(Dataset items)

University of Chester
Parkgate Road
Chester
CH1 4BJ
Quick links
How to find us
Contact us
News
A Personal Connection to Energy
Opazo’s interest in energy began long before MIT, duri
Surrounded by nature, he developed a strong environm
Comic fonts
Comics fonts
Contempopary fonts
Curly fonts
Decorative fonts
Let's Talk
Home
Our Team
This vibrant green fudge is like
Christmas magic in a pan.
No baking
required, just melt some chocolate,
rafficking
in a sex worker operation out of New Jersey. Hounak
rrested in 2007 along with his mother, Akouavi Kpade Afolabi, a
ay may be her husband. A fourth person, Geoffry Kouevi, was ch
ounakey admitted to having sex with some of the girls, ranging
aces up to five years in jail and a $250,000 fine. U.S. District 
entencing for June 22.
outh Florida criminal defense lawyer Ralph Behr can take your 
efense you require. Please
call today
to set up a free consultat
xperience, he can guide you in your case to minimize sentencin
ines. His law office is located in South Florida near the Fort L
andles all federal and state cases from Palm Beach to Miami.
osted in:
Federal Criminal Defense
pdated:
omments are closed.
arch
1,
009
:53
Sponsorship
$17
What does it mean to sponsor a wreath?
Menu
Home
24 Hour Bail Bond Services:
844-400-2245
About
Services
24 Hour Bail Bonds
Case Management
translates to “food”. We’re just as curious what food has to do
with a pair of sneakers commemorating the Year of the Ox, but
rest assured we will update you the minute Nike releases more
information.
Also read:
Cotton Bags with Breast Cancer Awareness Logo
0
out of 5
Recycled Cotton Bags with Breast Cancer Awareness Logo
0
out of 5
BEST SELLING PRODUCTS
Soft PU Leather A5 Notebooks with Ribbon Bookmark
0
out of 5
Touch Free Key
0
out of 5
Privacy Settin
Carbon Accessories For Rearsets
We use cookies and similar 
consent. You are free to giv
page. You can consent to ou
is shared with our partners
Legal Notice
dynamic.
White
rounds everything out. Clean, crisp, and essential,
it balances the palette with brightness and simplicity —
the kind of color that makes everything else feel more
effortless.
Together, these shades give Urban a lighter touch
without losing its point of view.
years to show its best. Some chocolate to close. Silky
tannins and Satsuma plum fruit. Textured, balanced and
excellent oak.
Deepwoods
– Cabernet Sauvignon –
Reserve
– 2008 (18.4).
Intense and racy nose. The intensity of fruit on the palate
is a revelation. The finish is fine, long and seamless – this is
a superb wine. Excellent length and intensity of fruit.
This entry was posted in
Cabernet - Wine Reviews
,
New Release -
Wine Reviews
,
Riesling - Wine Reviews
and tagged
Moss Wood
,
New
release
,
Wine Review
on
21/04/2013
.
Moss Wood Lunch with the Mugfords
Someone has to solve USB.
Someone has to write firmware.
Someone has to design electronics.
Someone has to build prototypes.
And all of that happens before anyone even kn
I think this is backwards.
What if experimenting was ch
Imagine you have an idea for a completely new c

** Work to complete **
Can you reproduce every line of the items above word for word, keeping each character as it appears?

** Answer space **
University of Chester
Parkgate Road
Chester
CH1 4BJ
Quick links
How to find us
Contact us
News
A Personal Connection to Energy
Opazo’s interest in energy began long before MIT, duri
Surrounded by nature, he developed a strong environm
Comic fonts
Comics fonts
Contempopary fonts
Curly fonts
Decorative fonts
Let's Talk
Home
Our Team
This vibrant green fudge is like
Christmas magic in a pan.
No baking
required, just melt some chocolate,
rafficking
in a sex worker operation out of New Jersey. Hounak
rrested in 2007 along with his mother, Akouavi Kpade Afolabi, a
ay may be her husband. A fourth person, Geoffry Kouevi, was ch
ounakey admitted to having sex with some of the girls, ranging
aces up to five years in jail and a $250,000 fine. U.S. District 
entencing for June 22.
outh Florida criminal defense lawyer Ralph Behr can take your 
efense you require. Please
call today
to set up a free consultat
xperience, he can guide you in your case to minimize sentencin
ines. His law office is located in South Florida near the Fort L
andles all federal and state cases from Palm Beach to Miami.
osted in:
Federal Criminal Defense
pdated:
omments are closed.
arch
1,
009
:53
Sponsorship
$17
What does it mean to sponsor a wreath?
Menu
Home
24 Hour Bail Bond Services:
844-400-2245
About
Services
24 Hour Bail Bonds
Case Management
translates to “food”. We’re just as curious what food has to do
with a pair of sneakers commemorating the Year of the Ox, but
rest assured we will update you the minute Nike releases more
information.
Also read:
Cotton Bags with Breast Cancer Awareness Logo
0
out of 5
Recycled Cotton Bags with Breast Cancer Awareness Logo
0
out of 5
BEST SELLING PRODUCTS
Soft PU Leather A5 Notebooks with Ribbon Bookmark
0
out of 5
Touch Free Key
0
out of 5
Privacy Settin
Carbon Accessories For Rearsets
We use cookies and similar 
consent. You are free to giv
page. You can consent to ou
is shared with our partners
Legal Notice
dynamic.
White
rounds everything out. Clean, crisp, and essential,
it balances the palette with brightness and simplicity —
the kind of color that makes everything else feel more
effortless.
Together, these shades give Urban a lighter touch
without losing its point of view.
years to show its best. Some chocolate to close. Silky
tannins and Satsuma plum fruit. Textured, balanced and
excellent oak.
Deepwoods
– Cabernet Sauvignon –
Reserve
– 2008 (18.4).
Intense and racy nose. The intensity of fruit on the palate
is a revelation. The finish is fine, long and seamless – this is
a superb wine. Excellent length and intensity of fruit.
This entry was posted in
Cabernet - Wine Reviews
,
New Release -
Wine Reviews
,
Riesling - Wine Reviews
and tagged
Moss Wood
,
New
release
,
Wine Review
on
21/04/2013
.
Moss Wood Lunch with the Mugfords
Someone has to solve USB.
Someone has to write firmware.
Someone has to design electronics.
Someone has to build prototypes.
And all of that happens before anyone even kn
I think this is backwards.
What if experimenting was ch
Imagine you have an idea for a completely new c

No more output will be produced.